EXCERPTED PASSAGE:
______________________________

Decisions like these are just common-sense applications of public-health criteria with an eye on cost. But they are hardly simple decisions. They require detailed, expert knowledge of the precise state of medical knowledge as it advances. They also require the ability, based on long experience with medicine and public health, to weigh and balance risks and benefits of alternative treatments. Finally, they require complete independence from special interests, including drug and medical-device firms that want to sell more product and patients (and their doctors) who believe that more expensive is always better and want the “best.”

It bears emphasis that standard insurance clauses written by these panels would work both ways. They would entitle every insured patient to best-practices treatment, regardless of previous medical condition and age. In so doing, they would eliminate the randomness and haphazard quality of insurance coverage today, which gives some patients best-practices treatment automatically, others an exhausting process of legal appeals, and still others the privilege of suffering and dying while coverage is denied or offered too late. Under standard clauses written by internationally respected best practices panels, every insured patient would have equal access to appropriate care.

______________________________

GIVEN INFORMATION:
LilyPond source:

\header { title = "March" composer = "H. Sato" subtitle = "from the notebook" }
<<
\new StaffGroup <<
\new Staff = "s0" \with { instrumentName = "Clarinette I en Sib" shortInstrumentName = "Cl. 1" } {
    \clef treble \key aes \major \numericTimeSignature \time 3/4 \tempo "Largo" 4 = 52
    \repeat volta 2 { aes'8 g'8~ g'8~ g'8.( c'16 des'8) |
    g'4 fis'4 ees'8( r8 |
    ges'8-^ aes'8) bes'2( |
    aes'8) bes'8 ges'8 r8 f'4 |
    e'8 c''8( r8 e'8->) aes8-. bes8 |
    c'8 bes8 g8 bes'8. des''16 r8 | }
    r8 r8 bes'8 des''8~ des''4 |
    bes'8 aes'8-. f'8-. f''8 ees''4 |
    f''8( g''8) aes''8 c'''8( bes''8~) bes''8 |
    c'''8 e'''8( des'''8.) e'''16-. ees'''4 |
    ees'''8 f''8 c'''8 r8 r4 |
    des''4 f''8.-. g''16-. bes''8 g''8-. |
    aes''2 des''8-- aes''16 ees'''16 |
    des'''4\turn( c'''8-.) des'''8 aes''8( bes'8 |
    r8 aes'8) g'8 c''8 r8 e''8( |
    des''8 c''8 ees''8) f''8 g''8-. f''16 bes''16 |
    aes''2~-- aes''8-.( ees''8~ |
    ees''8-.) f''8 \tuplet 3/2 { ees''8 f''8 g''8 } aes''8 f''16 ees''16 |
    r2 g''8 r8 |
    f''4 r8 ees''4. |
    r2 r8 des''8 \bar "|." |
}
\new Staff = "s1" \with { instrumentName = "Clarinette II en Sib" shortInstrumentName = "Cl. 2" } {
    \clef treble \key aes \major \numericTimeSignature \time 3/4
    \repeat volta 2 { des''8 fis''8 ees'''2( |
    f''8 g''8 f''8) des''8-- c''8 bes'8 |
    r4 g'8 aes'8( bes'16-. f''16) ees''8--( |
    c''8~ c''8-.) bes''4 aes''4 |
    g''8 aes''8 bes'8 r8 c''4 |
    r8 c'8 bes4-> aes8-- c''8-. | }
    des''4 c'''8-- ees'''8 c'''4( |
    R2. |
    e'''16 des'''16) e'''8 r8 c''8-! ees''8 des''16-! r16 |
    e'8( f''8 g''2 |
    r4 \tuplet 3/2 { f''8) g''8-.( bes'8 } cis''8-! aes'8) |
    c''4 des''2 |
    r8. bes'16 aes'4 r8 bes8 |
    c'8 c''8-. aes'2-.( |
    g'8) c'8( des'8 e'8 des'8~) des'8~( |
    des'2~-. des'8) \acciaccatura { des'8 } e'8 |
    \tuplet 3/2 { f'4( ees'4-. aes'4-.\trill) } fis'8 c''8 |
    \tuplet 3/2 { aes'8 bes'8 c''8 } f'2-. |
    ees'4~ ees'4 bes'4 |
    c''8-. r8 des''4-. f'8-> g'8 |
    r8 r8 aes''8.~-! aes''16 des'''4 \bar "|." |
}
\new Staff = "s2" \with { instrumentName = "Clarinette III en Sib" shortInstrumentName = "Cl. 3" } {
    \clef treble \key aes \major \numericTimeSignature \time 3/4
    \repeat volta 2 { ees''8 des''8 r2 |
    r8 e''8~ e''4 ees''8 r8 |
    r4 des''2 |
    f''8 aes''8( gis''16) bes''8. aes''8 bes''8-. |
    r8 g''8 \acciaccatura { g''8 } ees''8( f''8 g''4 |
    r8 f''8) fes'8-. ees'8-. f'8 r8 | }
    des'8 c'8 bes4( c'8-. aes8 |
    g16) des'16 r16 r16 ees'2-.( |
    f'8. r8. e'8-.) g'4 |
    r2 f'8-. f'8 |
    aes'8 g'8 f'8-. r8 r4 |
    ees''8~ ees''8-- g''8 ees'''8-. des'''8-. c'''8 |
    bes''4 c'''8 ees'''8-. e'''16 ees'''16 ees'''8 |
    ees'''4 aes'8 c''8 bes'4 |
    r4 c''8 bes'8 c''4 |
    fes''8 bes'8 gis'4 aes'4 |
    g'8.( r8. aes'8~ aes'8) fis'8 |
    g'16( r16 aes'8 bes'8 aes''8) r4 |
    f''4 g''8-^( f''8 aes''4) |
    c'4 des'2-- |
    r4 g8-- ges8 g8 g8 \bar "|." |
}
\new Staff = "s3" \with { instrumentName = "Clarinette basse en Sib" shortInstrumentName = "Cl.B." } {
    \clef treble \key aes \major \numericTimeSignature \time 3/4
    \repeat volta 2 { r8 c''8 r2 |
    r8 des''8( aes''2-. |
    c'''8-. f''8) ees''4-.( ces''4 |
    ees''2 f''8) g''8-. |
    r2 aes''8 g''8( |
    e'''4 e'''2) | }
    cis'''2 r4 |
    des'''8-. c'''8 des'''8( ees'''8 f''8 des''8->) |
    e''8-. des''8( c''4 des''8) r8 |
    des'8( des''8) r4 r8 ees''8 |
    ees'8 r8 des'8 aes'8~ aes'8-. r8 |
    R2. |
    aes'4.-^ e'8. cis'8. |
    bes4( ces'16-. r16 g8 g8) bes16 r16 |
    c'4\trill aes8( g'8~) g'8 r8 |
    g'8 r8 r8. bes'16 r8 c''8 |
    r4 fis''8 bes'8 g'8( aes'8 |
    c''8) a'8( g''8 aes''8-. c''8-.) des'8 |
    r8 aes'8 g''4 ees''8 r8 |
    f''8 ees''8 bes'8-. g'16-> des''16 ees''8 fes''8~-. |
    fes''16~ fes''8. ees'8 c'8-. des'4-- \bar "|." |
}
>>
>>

______________________________

TASK REQUIREMENTS:
A. In the passage on insurance panels, what would standard clauses entitle every insured patient to?
B. Write out the passage on insurance panels word for word from "It bears emphasis" to "to appropriate care.".

PER-TASK ANSWERS:
A. Best-practices treatment, regardless of previous medical condition and age.

B.
It bears emphasis that standard insurance clauses written by these panels would work both ways. They would entitle every insured patient to best-practices treatment, regardless of previous medical condition and age. In so doing, they would eliminate the randomness and haphazard quality of insurance coverage today, which gives some patients best-practices treatment automatically, others an exhausting process of legal appeals, and still others the privilege of suffering and dying while coverage is denied or offered too late. Under standard clauses written by internationally respected best practices panels, every insured patient would have equal access to appropriate care.